At some point though, it wasn’t enough. I started offering my sewing skills to friends, to repair loved garments so they could continue to be worn. I began organizing the occasional clothing exchange, for small, then larger groups. I picked through everything left, keeping the good cloth for art projects and donating the rest to local charities that help people in my community. I realized I could put my teaching skills to good use, and now I teach mending workshops when I can find a space to host. I love teaching these workshops, and yet… they have helped me to realize that it’s the work that’s the problem. People just don’t have the time for the labor of renewing, recycling, or otherwise re-purposing these garments in the modern age (or they choose to use that time on other things).

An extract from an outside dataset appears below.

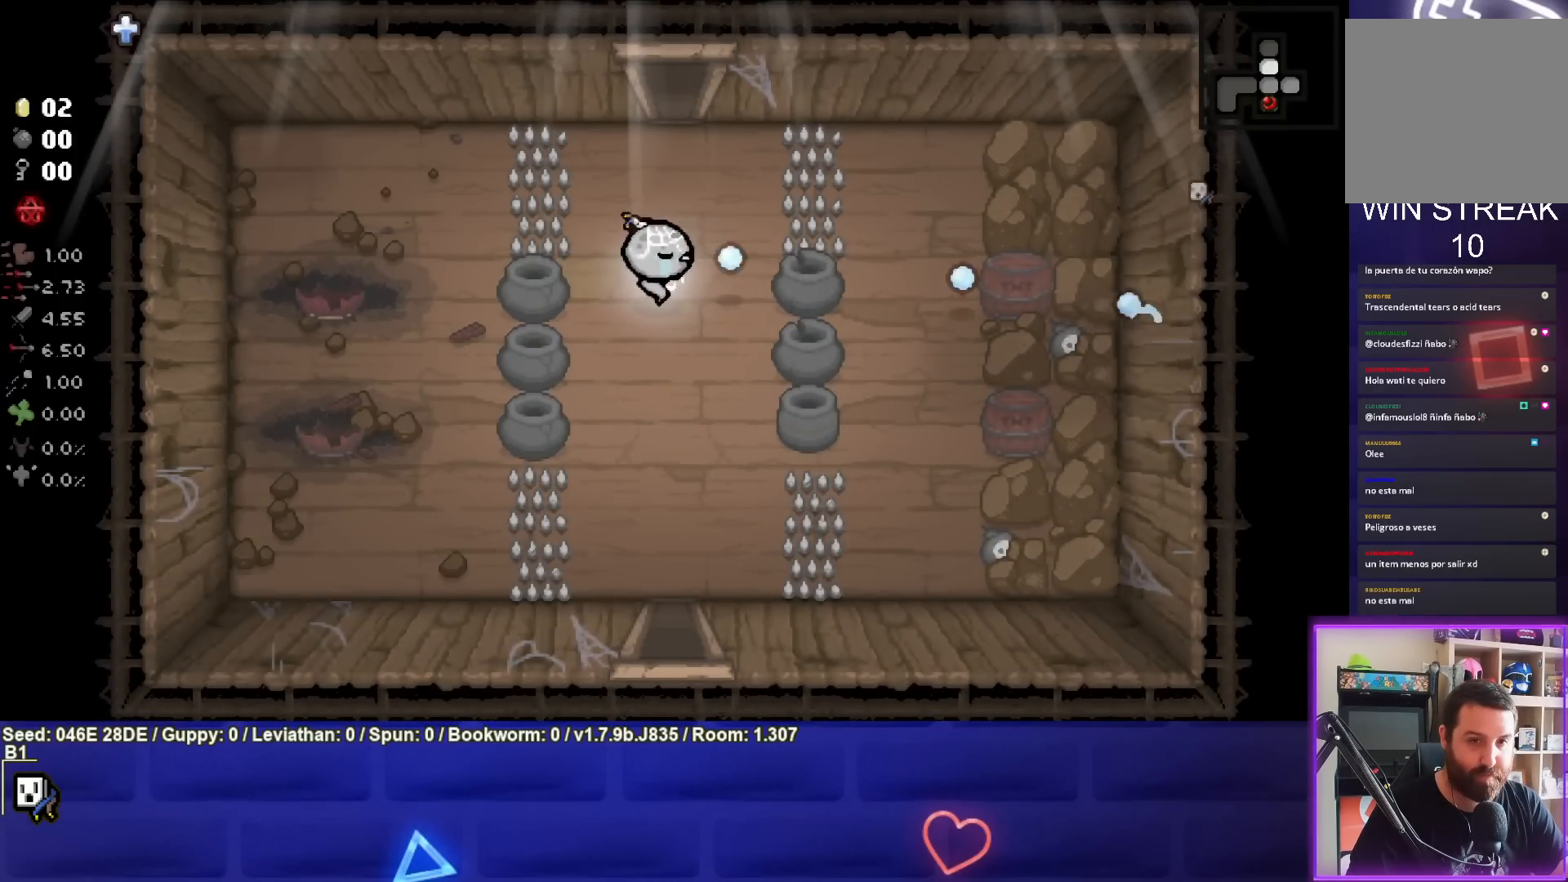
{"buttons": ["CIRCLE"], "left_stick": "center", "events": []}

All of this. All of this and I still find myself with mountains of t-shirts. I don’t wear t-shirts, though I do love jersey fabric. T-shirts feel slouchy to me, aren’t really my style, and yet they take up shelves and shelves of space in my studio. There’s something in their utility, combined with their disposability, that fascinates me. This project is a culmination of this fascination, the want to convert the disposable into the utilitarian, and the want to document the labor required, the labor nobody has time for. Weaving is, in my mind, the perfect way to do this, as line by line, foot by foot, it is measured. The number of threads, the number of warps tied on and cut off, the number of feet woven—all of these, so carefully accounted for. Rather than tracking the number of shirts, the moment of truth is in knowing I can weave endless feet, for as long as I am able, and that I will never run out of used, unwanted t-shirts with which to weave.